TIES Inclusive Education Roadmap

Engaging External Systems

External systems can be a source of support or a barrier to implementing inclusive education. Engaging with external partners can enhance and sustain policies, procedures, and practices that facilitate inclusive education. Engaging with external systems may also be a means to reduce the impact of specific barriers that fall outside an organization's authority, e.g., a district policy that impacts how a school's master schedule is designed.

 A partnership among the administrative levels within education (state, districts, school) is also beneficial to systems change for inclusive education. Additional external partners can include teachers' unions, parent groups, local colleges and universities, and community resources. Collaboration with a variety of external partners can lead to a more comprehensive approach to systems change.

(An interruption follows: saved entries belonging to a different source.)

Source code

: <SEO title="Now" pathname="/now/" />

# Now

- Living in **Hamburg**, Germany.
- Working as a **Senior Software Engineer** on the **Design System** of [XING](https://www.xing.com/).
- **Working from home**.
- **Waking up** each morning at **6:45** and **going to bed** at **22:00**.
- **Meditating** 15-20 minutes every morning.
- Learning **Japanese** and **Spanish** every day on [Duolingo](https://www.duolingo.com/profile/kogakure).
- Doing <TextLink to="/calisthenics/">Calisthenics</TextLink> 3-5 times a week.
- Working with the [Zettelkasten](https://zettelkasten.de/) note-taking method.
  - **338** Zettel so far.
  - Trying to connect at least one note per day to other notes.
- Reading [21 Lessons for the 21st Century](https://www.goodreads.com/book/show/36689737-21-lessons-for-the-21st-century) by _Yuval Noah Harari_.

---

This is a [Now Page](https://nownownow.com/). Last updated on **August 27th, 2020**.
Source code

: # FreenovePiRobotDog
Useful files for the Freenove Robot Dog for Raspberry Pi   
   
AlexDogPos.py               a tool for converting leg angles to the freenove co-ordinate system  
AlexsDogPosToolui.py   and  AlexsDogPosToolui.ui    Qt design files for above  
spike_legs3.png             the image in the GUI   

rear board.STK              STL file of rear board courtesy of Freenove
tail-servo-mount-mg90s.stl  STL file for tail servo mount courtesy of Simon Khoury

Engaging with a variety of external partners, such as parent and community organizations, State Departments of Education (DOE), and local universities, can support and maintain inclusive education systems change. When partners are collaboratively engaged in creating inclusive school communities, change can happen more smoothly and more quickly. When partners work together, they can pool their knowledge and experience, develop collaborative approaches to identifying and addressing barriers, and support each other through the change process. The real-world example below illustrates how types and flow of information can be organized across education administrative levels.

Real-World Example

As part of a district's work to build an inclusive system, they invited a state department of education (DOE) representative to join the monthly EILT meetings. This provided a means for the district to discuss the challenges they were facing and the support that would help the district achieve its goals. The DOE learned how state policies and practices were hindering or helping build inclusive education systems.